Das muss weg oder eine andere Form eines Prologs

Es war im vergangenen Sommer: Wenn er aus der Dusche stieg, merkte der Mittvierziger in letzter Zeit regelmäßig, dass sein Handtuch nach dem Abtrocknen ein bisschen blutig war. Eine kleine Stelle neben der Nase, nicht größer als ein Pickel, heilte einfach nicht richtig zu. Der Mann war eigentlich nicht sehr beunruhigt, aber nach ein paar Wochen ging er doch zum Hausarzt. Der sagte: Nehmen Sie sich irgendwann demnächst mal zwei Tage frei, das muss herausgeschnitten werden. Der Mann schaute ungläubig, der Dermatologe wurde deutlich – und zwar überdeutlich: »Das ist weißer Hautkrebs, ein Basalzellkarzinom. Das muss weg«, sagte er.

Die drastische Wortwahl ließ meinen Freund aus allen Wolken fallen. Krebs, Karzinom – er glaubte, sein letztes Stündlein habe nun bald geschlagen. Seine drei Kinder waren noch jung, er nahm gar nicht mehr wahr, als der Arzt ihm erzählte, dass die Operation meistens gut ausginge und danach kein Grund zur Sorge mehr bestünde.

Ich war wütend, als mir mein Freund von dem Gespräch erzählte. Denn die Begriffe »weißer Hautkrebs« und »Karzinom« hatten ihn sofort an das Schlimmste denken lassen – an Krebs, mit Metastasen, langwierigem Siechtum und qualvollem Tod.

Das Basaliom, wie Ärzte das Hautleiden Patienten gegenüber nennen sollten, hat zwar bösartige Anteile, doch Mediziner bezeichnen es als »semi-maligne«. Denn es wächst zwar in die Umgebung ein, bildet aber nur äußerst selten Metastasen. Wenn es herausgeschnitten wird, ist die Wucherung beseitigt und der Patient nahezu immer komplett geheilt.

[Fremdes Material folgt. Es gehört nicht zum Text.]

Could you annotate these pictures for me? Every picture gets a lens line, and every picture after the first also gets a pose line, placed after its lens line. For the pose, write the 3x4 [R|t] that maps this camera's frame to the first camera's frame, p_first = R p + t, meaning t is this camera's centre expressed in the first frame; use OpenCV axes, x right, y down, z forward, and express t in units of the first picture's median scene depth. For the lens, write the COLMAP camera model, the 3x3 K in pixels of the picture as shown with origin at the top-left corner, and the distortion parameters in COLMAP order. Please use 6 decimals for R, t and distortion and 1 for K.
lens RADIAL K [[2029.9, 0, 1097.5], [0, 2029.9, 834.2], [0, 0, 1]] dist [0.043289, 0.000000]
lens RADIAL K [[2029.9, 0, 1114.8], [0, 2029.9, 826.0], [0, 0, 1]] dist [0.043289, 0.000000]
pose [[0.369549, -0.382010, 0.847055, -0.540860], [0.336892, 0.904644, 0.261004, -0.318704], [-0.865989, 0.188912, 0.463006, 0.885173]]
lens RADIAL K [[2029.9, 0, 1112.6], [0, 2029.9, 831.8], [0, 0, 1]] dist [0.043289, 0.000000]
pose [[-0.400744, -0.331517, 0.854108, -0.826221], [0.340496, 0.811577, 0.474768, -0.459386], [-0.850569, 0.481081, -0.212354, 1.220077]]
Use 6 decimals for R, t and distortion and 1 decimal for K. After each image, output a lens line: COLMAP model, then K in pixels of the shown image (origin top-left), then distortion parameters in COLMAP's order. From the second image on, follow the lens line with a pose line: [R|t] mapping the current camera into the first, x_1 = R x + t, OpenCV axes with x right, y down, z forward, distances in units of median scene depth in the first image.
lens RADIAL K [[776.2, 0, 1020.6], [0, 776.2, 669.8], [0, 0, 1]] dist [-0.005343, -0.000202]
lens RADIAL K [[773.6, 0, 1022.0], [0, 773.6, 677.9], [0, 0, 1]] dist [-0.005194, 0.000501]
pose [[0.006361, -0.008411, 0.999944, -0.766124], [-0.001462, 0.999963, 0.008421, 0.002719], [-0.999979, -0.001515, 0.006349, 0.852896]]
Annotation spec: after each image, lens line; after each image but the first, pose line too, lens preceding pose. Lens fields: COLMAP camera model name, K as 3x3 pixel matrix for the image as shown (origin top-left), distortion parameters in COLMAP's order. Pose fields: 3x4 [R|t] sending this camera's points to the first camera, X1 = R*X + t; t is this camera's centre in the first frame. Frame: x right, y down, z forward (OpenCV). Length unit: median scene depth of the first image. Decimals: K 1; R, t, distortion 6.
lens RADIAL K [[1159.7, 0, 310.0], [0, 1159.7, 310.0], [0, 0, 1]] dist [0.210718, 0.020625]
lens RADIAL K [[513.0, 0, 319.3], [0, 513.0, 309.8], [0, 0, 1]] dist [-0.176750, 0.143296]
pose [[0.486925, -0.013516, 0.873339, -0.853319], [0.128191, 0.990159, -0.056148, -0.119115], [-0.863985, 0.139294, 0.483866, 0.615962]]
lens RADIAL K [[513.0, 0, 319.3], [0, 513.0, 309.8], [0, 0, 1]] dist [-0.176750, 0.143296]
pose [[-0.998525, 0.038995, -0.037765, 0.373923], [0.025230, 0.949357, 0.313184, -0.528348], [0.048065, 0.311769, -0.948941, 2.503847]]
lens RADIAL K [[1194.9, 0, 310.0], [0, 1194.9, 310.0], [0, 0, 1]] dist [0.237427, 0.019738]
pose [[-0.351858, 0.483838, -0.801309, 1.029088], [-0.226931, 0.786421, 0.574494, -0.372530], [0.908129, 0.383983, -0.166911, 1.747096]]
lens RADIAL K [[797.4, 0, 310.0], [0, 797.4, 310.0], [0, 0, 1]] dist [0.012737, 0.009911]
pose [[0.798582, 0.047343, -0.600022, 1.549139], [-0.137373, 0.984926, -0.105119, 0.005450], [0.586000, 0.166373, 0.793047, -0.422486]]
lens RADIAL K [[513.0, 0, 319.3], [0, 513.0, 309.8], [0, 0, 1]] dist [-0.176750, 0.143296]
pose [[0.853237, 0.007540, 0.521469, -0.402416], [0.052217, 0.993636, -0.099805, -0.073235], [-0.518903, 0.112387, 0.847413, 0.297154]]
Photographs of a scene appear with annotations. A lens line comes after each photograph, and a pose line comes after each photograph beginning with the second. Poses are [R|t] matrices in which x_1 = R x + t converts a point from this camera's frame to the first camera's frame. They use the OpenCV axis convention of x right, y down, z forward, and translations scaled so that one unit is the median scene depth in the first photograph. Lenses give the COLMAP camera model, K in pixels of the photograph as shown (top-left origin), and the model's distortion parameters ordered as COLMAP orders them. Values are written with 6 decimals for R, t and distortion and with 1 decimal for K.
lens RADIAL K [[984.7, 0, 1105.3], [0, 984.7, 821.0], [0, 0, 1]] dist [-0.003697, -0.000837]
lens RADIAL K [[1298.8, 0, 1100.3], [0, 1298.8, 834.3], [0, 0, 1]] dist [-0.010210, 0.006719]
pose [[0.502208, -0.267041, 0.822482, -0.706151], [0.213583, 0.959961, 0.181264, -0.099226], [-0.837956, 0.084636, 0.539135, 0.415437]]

So gut ging es dann doch nicht aus, was aber weniger an der Erkrankung als an der Behandlung lag. Vier Operationen waren in kurzer Zeit nötig. Zweimal war das Basaliom vom Operateur nicht im Gesunden entfernt worden, er musste deshalb jedes Mal erneut zum Skalpell greifen und ein etwas größeres Stück Haut entfernen. Nach dem dritten Eingriff infizierte sich unglücklicherweise die Wunde, und der Patient reagierte zudem noch allergisch auf die Antibiotika, die er bekommen hatte. Sein Gesicht war ziemlich stark geschwollen, ein dicker Verband bedeckte die eine Hälfte fast vollständig.

So etwas kann passieren, dahinter muss kein ärztlicher Behandlungsfehler stecken. Was meinen Freund jedoch immer wieder wütend machte, war das Verhalten der Ärzte nach den Komplikationen, etwa während der Visite. Sie übertrieben maßlos und sagten permanent, wie toll sein Gesicht schon wieder aussehe. »Mensch, ist ja prima geworden«, versuchte ein Arzt ihn jedes Mal ebenso stereotyp wie unpassend aufzumuntern.

Gelegentlich sprach mein Freund die Ärzte darauf an, warum es gerade bei ihm so viele Komplikationen gegeben habe. »In 4 Prozent der Fälle kommt es zu einer Infektion«, sagte der Arzt dann jedes Mal bloß. Ein mögliches Missgeschick, eigenes Verschulden gar oder auch nur ein Ausdruck des Bedauerns über den unglücklichen Verlauf wurden teilnahmslos hinter der Statistik versteckt.

Jetzt, fast ein halbes Jahr nach den Eingriffen, sieht man immer noch die Schwellungen und Narben im Gesicht meines Freundes.

Drei Menschen aus meinem Freundes- und Bekanntenkreis, die im vergangenen Jahr Rat und Hilfe bei Ärzten suchten – in allen drei Fällen waren ihre Reaktionen auf die Erfahrungen mit den Ärzten Unzufriedenheit, Enttäuschung, Verunsicherung, manchmal Wut und Ärger. Dabei litten und leiden alle drei nicht an schweren, chronischen Erkrankungen, alle drei sind wieder geheilt, es geht ihnen gut. Keiner der drei hat gegen seinen Arzt geklagt, sie haben sich nicht mal bei ihnen beklagt, sondern nur nachgefragt. Es geht auch in keinem dieser drei Fälle um schwerwiegende Behandlungsfehler – diese unbefriedigenden Erlebnisse mit Ärzten tauchen in keiner Umfrage und keiner Statistik auf.